London Art Fair Reveals Market Optimism
London Art Fair survey reveals gallery optimism for 2012, with gallerists convinced collectors collect for love of art irrespective of economic climate
A survey of leading galleries undertaken by the London Art Fair has revealed considerable optimism for the future of the art market, despite general doom and gloom about the economy. So, while 76% of the galleries believe that the economy will either stay the same or worsen in 2012, alomost half (45%) believe that the art market will improve over the next 12 months.

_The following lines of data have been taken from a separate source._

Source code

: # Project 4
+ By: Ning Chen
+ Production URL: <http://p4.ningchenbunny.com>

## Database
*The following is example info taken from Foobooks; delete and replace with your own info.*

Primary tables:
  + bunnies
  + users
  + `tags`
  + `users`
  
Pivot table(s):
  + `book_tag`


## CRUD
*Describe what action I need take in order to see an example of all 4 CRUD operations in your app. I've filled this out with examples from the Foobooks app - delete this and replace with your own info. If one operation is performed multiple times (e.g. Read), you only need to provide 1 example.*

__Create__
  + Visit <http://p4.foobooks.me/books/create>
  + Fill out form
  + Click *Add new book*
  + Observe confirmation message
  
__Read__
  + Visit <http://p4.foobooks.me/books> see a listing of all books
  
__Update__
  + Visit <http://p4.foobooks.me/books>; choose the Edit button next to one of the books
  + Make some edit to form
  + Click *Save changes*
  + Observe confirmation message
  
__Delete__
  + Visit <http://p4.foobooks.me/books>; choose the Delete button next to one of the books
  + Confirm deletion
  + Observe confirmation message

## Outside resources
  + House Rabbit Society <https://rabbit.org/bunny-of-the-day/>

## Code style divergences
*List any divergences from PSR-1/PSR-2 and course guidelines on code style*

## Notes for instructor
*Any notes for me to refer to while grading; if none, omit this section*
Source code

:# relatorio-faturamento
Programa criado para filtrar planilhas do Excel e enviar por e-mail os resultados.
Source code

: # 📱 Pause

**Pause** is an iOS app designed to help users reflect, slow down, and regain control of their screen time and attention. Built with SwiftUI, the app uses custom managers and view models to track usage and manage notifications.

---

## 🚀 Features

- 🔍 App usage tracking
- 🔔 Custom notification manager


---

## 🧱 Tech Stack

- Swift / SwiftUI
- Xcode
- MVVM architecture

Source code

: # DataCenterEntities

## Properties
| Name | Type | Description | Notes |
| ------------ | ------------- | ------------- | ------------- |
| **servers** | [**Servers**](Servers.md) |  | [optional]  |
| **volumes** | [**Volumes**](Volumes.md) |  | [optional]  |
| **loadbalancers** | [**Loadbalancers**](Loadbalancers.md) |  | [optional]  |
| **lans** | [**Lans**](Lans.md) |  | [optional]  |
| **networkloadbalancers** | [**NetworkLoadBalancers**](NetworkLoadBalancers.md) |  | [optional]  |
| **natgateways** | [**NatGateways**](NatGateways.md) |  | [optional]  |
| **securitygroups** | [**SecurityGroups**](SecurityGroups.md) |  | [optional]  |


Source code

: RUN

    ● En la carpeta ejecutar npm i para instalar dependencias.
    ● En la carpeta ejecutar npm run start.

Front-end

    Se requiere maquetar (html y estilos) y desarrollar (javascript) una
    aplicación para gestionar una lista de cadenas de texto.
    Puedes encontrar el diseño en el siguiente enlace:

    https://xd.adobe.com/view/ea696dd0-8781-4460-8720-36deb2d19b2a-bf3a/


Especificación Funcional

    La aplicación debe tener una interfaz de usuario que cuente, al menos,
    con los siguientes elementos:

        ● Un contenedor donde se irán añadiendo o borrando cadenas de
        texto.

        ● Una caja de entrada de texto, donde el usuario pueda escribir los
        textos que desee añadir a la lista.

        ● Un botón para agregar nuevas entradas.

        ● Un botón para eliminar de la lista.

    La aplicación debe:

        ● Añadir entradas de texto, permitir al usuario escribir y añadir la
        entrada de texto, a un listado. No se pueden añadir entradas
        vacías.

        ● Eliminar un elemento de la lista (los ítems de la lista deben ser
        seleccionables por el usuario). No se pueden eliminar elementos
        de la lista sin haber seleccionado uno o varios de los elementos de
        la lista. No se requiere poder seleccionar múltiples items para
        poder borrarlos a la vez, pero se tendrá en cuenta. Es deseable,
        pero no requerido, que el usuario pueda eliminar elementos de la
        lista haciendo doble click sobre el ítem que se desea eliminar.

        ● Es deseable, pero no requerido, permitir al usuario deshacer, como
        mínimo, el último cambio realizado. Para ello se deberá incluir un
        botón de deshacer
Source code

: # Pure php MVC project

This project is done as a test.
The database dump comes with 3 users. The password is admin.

The art market has so far remained remarkably buoyant despite the general economic downturn. 2011 was a year in which the art market outperformed the stock market by 9%, effectively making art a better investment that stock. But there are fears that this relative vibrancy may wither in the year to come, if the economy remains flat or worsens. In this context, exhibitors at the 24th London Art Fair, which specialises in Modern British and contemporary art, were surveyed to get a sense of how they felt they would fare, not just during the fair, but in 2012.
But the galleries remain optimistic, confident that the art market will always be buoyed by the fact that collectors will buy whatever the economic outlook. This belief, it seems, comes from the principle that, while art may be a good investment, collectors ultimately collect for the love of artwork. 72% of galleries, for example, cited factors such as ‘passion’ for a particular artist (33%), recognition of high quality (20%), and enjoyment of buying (19%), as the reason people collect art. In the words of one gallerist, ‘the people who keep coming back are those who have a deep attachment to the art. It is fundamental to the way they live.’ Only 8% of galleries think that collectors buy work primarily as an investment. But the point has also been made that factors like low interest rates may indeed have driven more people to invest in art, with 16% of galleries believing this to be true.
A further reason for belief in continued art market buoyancy, in London at least, is the Olympics, with 75% of galleries believing that the Games will have a positive effect on their business. Similarly, given that the London Art Fair galleries specialise in Modern British and contemporary art, 2012 looks to be a good year for these galleries, with blockbuster exhibitions of Lucian Freud, David Hockney, and Damien Hirst, promising to increase the profile of their field.